Star Wars_ Luke Skywalker and the Shadows of Mindor - Matthew Woodring Stover [139]
In the Dark, Cronal saw Skywalker smile. Thank you for joining me here. I was a little worried you might get away with that silly crown of yours.
This was impossible. This must be some hallucination, a twisted product of his Darksight run amok. He was in hyperspace! Hyperspace did not, could not, interact with realspace—
I was with Ben Kenobi in hyperspace when he felt the destruction of Alderaan.
No wall can contain the Force.
The Force, the Force, these pathetic Jedi kept nattering on about the Force! Did any of them even faintly comprehend how naive and foolish they were? If any of them had ever had so much as a glimpse of the real power of the Dark, that glimpse would have snuffed their tiny minds like candles in a hurricane—
Was my tiny mind snuffed? I must have missed that part.
Cronal could sense gentle amusement, like a tolerant uncle indulging a child’s tantrum. Fury rose within him like molten lava climbing a volcanic fault. This simple-minded youth had fooled himself into believing his paltry light could fill the infinite Dark? Let him shine alone within eternal night.
Cronal opened himself wholly to the Dark, cracking the very gates of his mind, expanding the sphere of his power like an event horizon yawning to swallow the universe. He surrounded Skywalker’s light, and with a shrug of power he consumed it.
In this arena, minds naked to the Dark contending in nonspace beyond even hyperspace, there was no question of age, or health, or physical strength. Here the only power that counted was the power of will. Skywalker and his so-called Force could never match Cronal’s mastery of the Way of the Dark.
On this level, Cronal was Blackhole. From his grip no light could escape.
Escape? Me? Did you forget that you’re the one who’s running away?
Cronal suddenly felt, unaccountably—and unpleasantly—warm.

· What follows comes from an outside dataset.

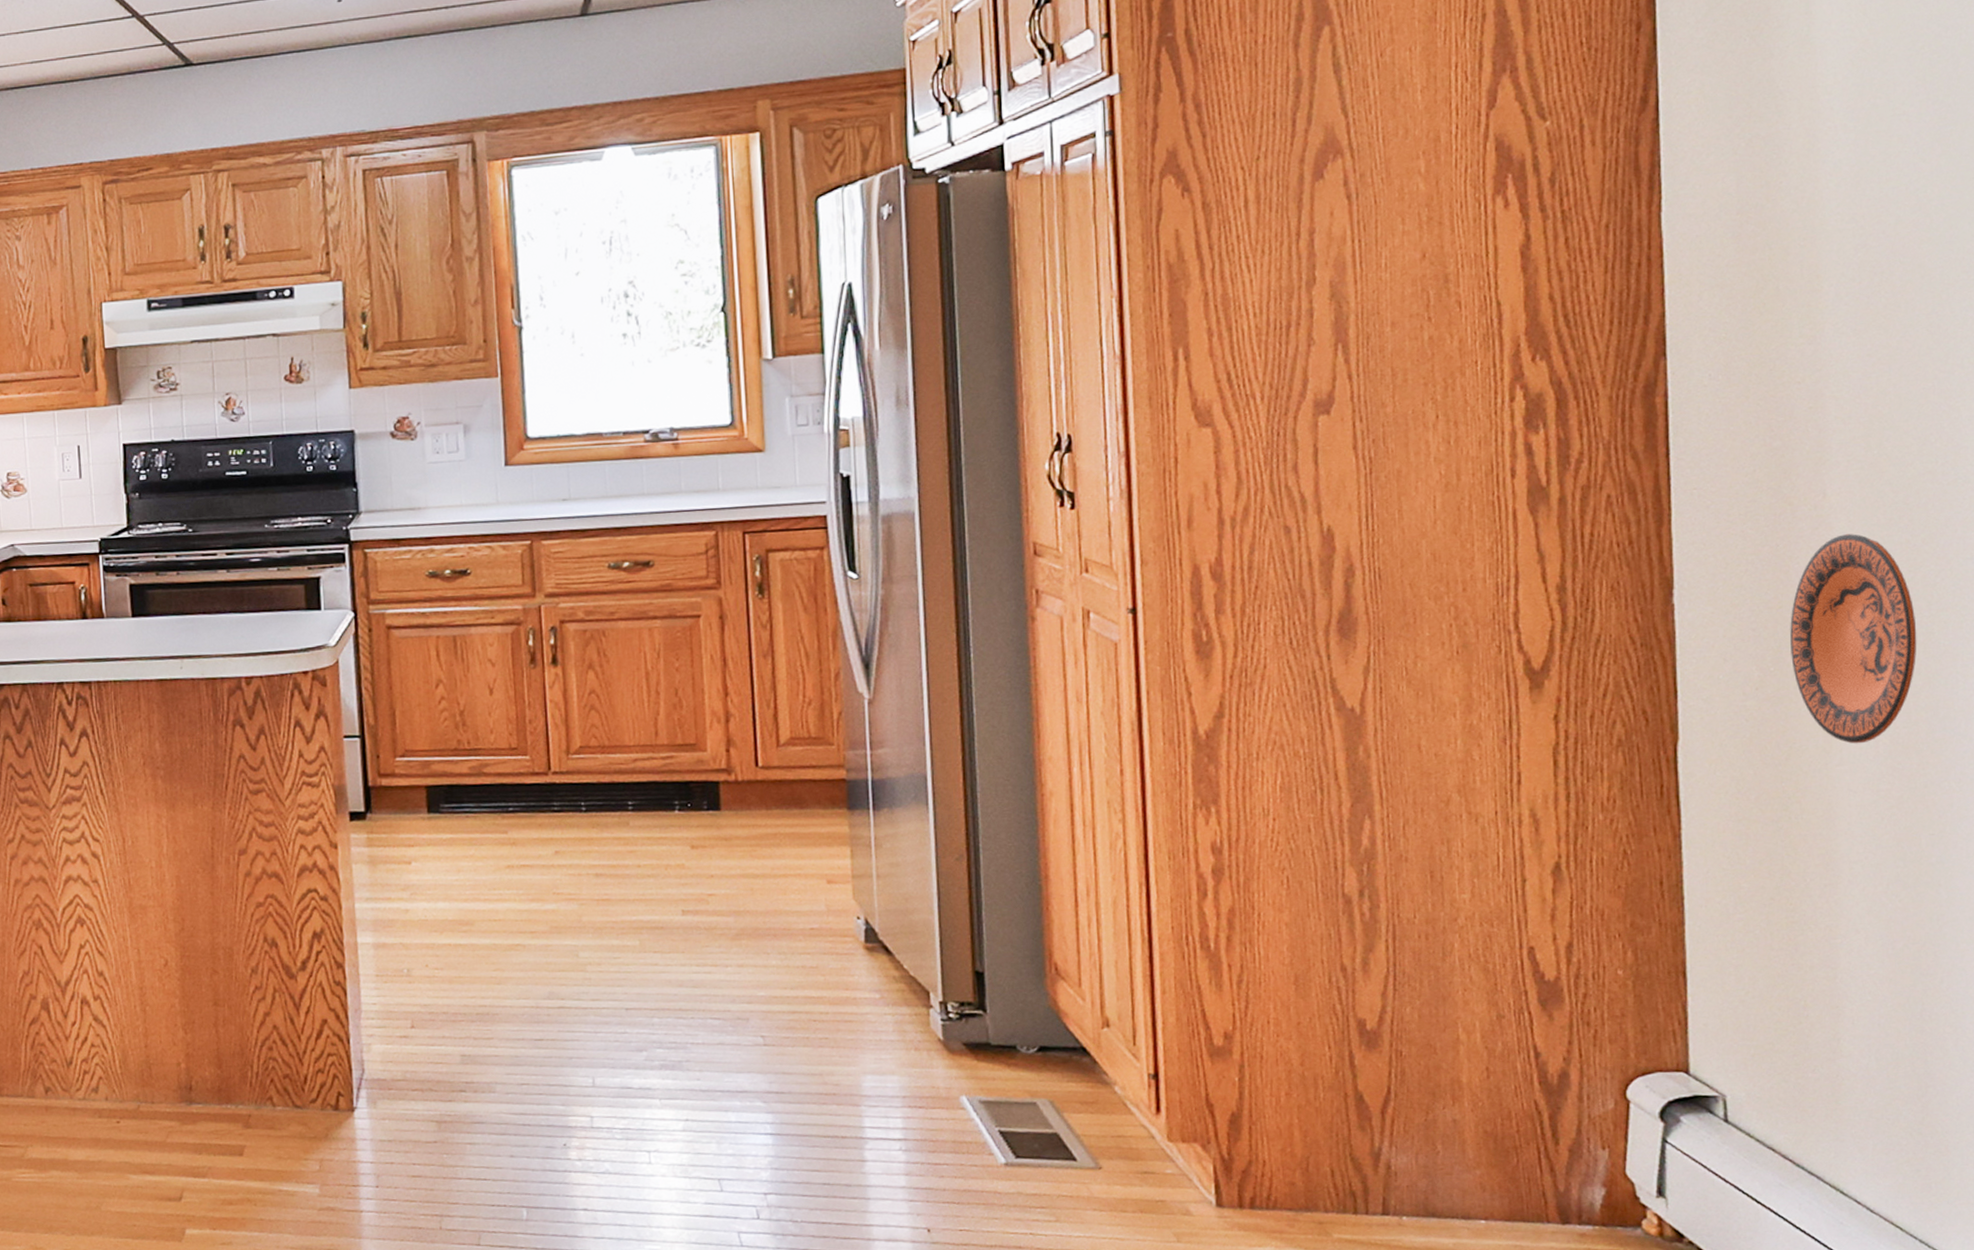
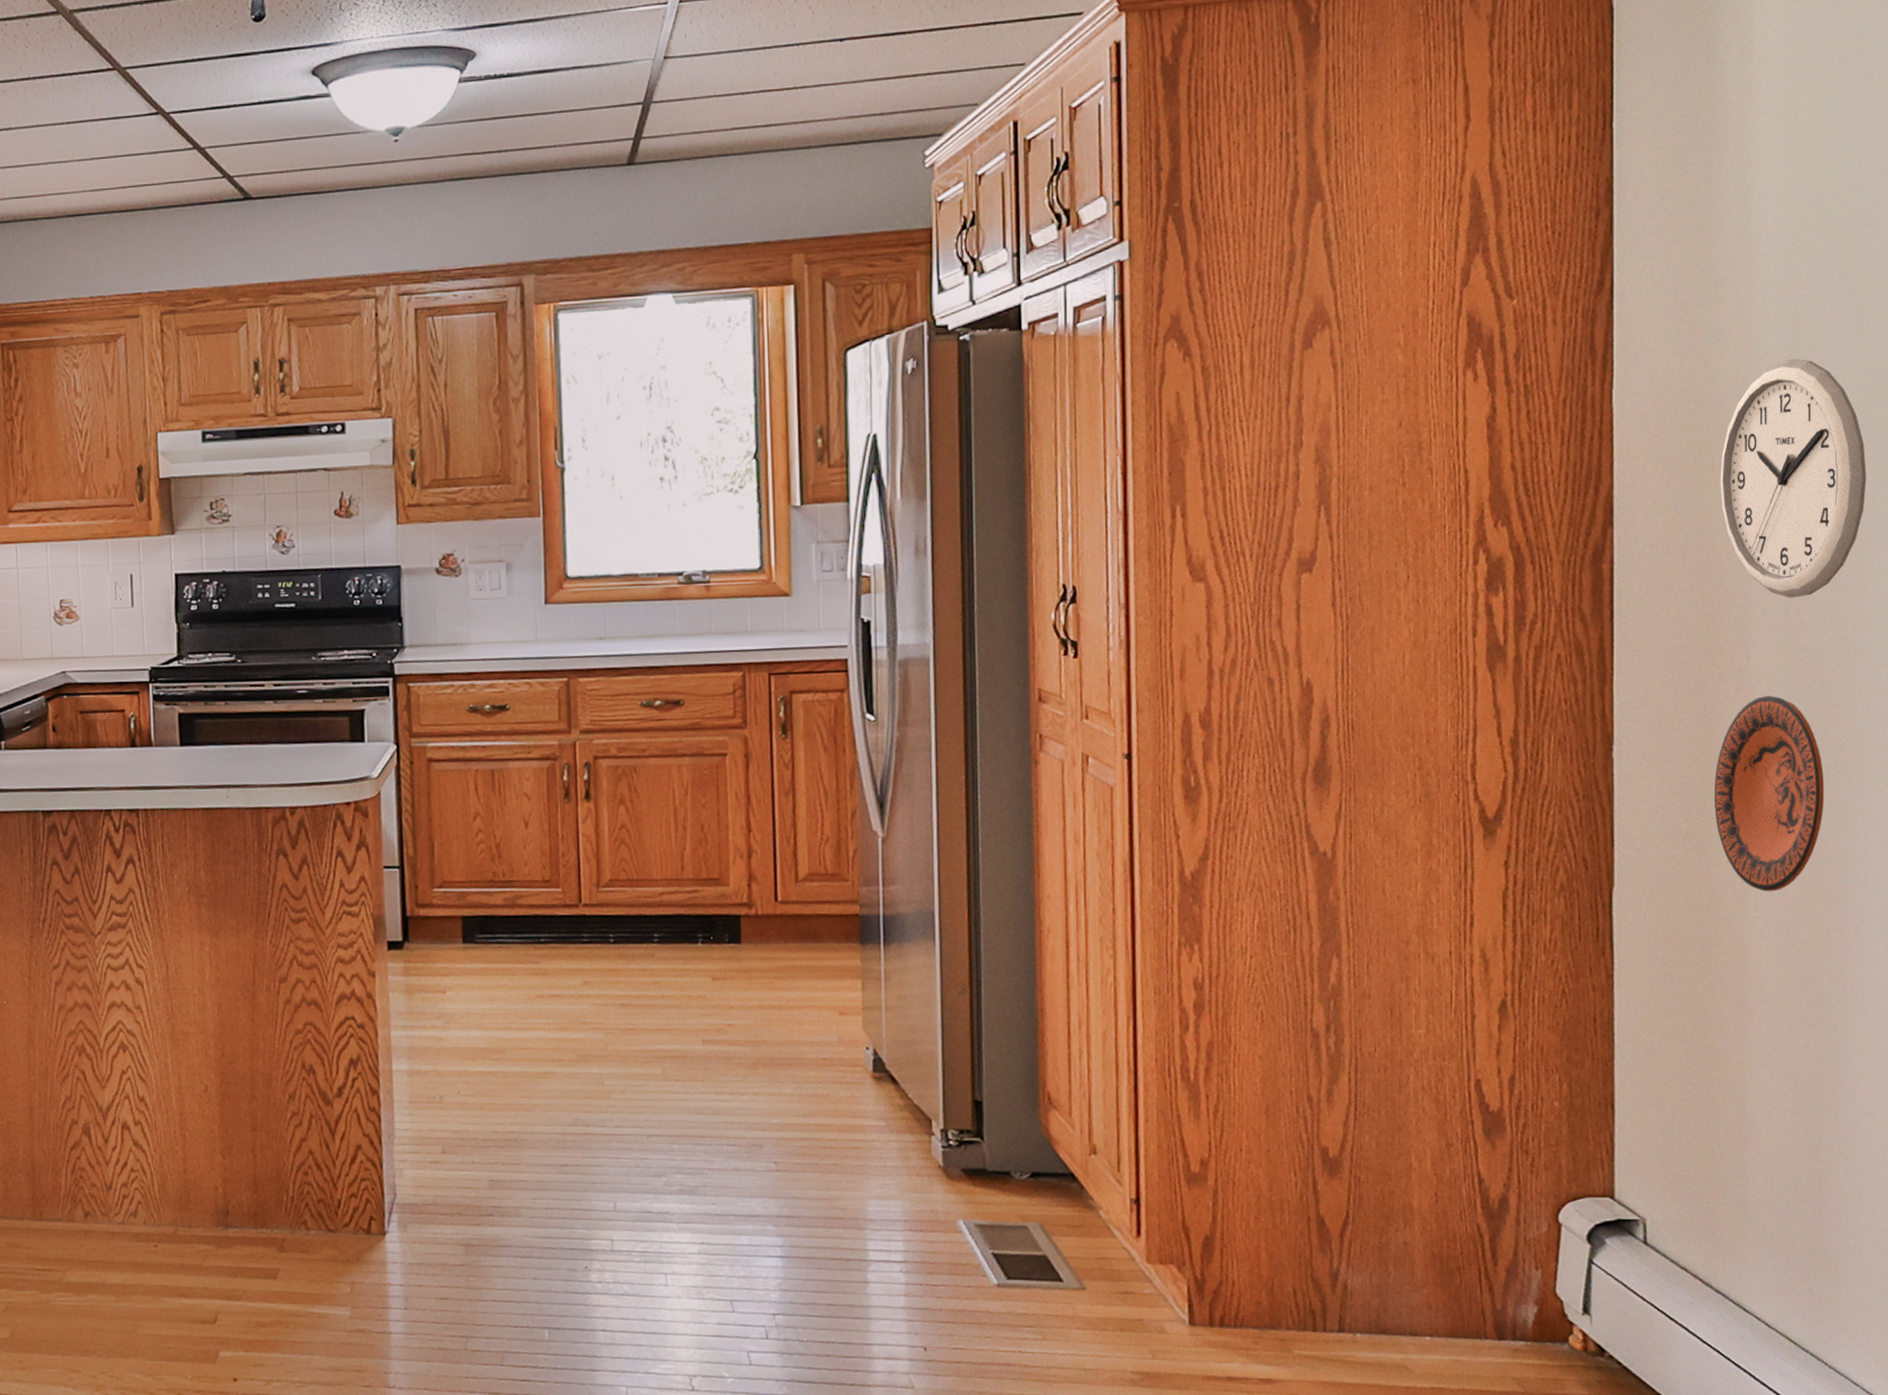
wall clock: none [1786,173,1955,429] -> present [1720,358,1867,598]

At first he dismissed this unwelcome sensation; he was too experienced a servant of the Dark to be distracted by a minor malfunction in his life-support settings. But gradually he became aware that his body—specifically, his body’s skin—did not seem to be warm at all. It was, in fact, chilly. And damp.
As though he had broken out, somehow, in a cold sweat.
He turned his mind back to the Dark, and became again the ultimate black hole. He examined the abyss of darkness he had become and found it to be flawless. Perfect. The ultimate expression of the absolute power of the Dark.
This boy, this infantile Jedi-ling, had thought his meager light could stand against that power? Cronal’s black hole had swallowed every last lumen; Skywalker’s light was gone forever. His puerile Force trick of light had done to Cronal nothing whatsoever.
That’s because I’m not trying to do anything to you. I’m doing something through you.
What?
How could Skywalker still speak?
A creeping dread began to poison Cronal’s smug satisfaction. What if Skywalker was telling the truth? What if the boy had been so easily vanquished because he had intended to be? He had already used his tiny gift of the Force to forge a link through Kar Vastor to Cronal … what if his light had not been destroyed by falling into the black hole that was Cronal’s mind?
What if his light had simply passed through?
That’s where you dark siders always stumble. What’s the opposite of a black hole?
Cronal had heard this cosmological theory before: that matter falling into a black hole passes into another universe … and that matter falling through black holes in other universes could pass into ours, bursting forth in pure, transcendent energy.
The opposite of a black hole was a white fountain.
He thought, I’ve been suckered.
The Sith alchemy that had created the Shadow Crown had imbued it with control over meltmassif in all its forms; to drown Skywalker in the Dark, Cronal had opened a channel into the Crown. Through the Crown.